Unless your job is to save them and doing your job right would have saved them, but you chose not to do your job right.
So you agree the doctors were useless in this case.
I agree they had no effect in this case.
They failed to serve their intended use. That may be worse than useless, because it comes with unfulfilled hope. Rather than offering no hope at all, with something that actually useless.
Failing to save someone's life, implies they made decisions in an attempt to save the life. That they tried, and were unsuccessful.
But in this case, they made decisions which directly prevented Micah from receiving the tests that would have given them the opportunity to save his life.
The decision, and action, to dissuade Micah's mother from seeking further medical care directly lead to his death. The decision, and action, to discharge him without adequate testing directly lead to his death.
The ER team on the third visit sounds to have tried and failed to save his life, even the decision to wait for blood thinners until more thorough testing was likely correct since they were most likely unaware of the risk of the formation of blood clots in the child.
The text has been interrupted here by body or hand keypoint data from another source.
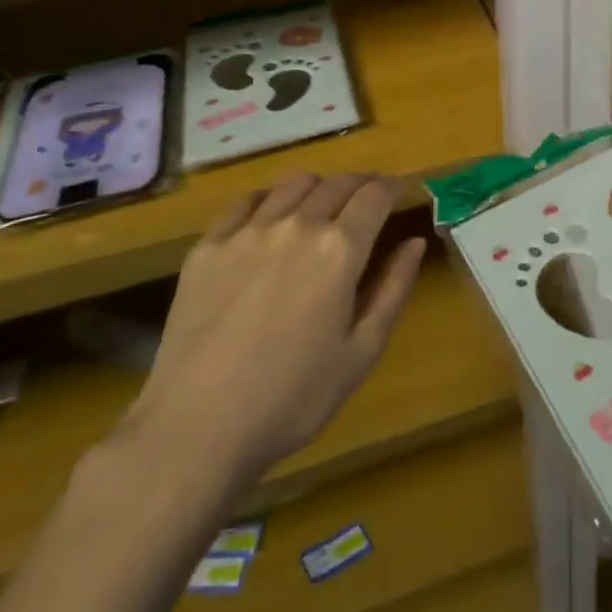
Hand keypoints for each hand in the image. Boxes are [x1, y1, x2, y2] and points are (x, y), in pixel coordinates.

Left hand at [115, 172, 426, 500]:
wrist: (196, 428)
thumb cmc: (293, 398)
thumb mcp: (361, 351)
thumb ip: (393, 289)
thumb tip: (415, 242)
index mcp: (339, 249)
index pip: (375, 195)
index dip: (393, 187)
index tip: (400, 191)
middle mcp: (296, 225)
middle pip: (337, 183)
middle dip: (361, 185)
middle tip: (368, 201)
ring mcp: (247, 232)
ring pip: (293, 184)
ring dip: (319, 187)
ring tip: (323, 206)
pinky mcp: (207, 247)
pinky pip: (245, 202)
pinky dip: (270, 199)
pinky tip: (272, 218)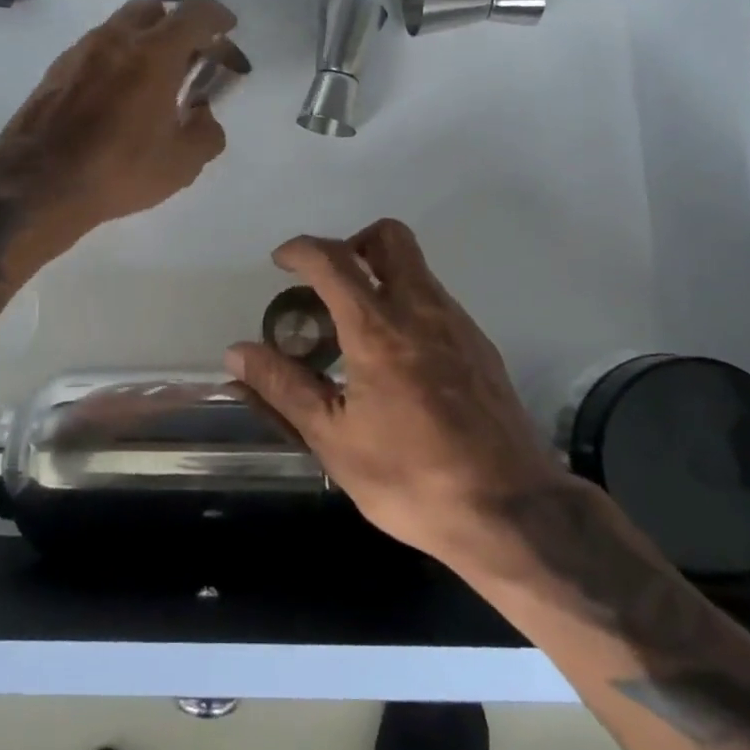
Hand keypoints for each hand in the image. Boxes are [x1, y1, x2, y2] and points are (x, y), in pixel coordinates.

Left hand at [0, 0, 236, 240]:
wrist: (38, 183)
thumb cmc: (118, 170)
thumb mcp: (181, 164)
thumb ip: (206, 133)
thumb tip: (203, 115)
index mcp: (154, 54)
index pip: (194, 15)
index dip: (217, 17)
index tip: (228, 28)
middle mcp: (116, 39)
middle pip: (154, 9)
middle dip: (178, 25)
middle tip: (191, 57)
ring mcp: (81, 52)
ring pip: (121, 27)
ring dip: (144, 41)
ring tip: (154, 80)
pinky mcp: (57, 70)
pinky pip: (96, 50)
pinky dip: (117, 59)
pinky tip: (119, 96)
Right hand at [226, 218, 567, 568]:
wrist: (512, 511)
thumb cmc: (411, 478)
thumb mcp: (334, 439)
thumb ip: (283, 388)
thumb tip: (237, 353)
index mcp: (378, 330)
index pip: (333, 261)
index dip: (301, 250)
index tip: (280, 262)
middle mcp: (422, 310)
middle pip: (390, 238)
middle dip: (352, 244)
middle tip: (327, 285)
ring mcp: (459, 325)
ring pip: (416, 269)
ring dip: (380, 278)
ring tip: (355, 334)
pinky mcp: (481, 347)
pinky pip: (437, 302)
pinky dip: (407, 307)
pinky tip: (397, 363)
The primary care doctor and the first ER team negligently made a series of decisions and actions that allowed a child to have an illness go undetected until it became fatal. They had the training and knowledge to know how serious the symptoms reported were and that the child's recovery was not in line with the illness they had initially diagnosed him. They may have had procedures they didn't follow which if they had would have prevented Micah death. If those are identified, then yes, I would say they caused his death through inaction.
Does it rise to criminality? No. But it's likely malpractice.
It certainly is malpractice. They fucked up, and should be held accountable for those mistakes.
But if a person doesn't stop something, they had no part in starting, it doesn't make sense to say they "caused" the result.
It's really just that simple.
Hypothetically, you're a bridge inspector. Someone reports a bridge in your area has problems and should be looked at. It's part of your job to inspect bridges that have reports filed. You go "look at" the bridge but don't inspect because "99% of reports are fake". The bridge collapses killing someone.
Did you cause the death?
No. You failed to prevent it.
Inaction can be causative. For example, to simplify the scenario into the trolley problem, with one person on the current track, and no people on the other track, if you choose not to pull the lever, you have caused that person's death.
I'm specifically saying that's not true. You failed to prevent the death.
Even with the lever being a working break. You'd be correctly blamed for it. But you still didn't cause it.
Failure to fulfill a "what if" scenario you imagined, doesn't create a cause.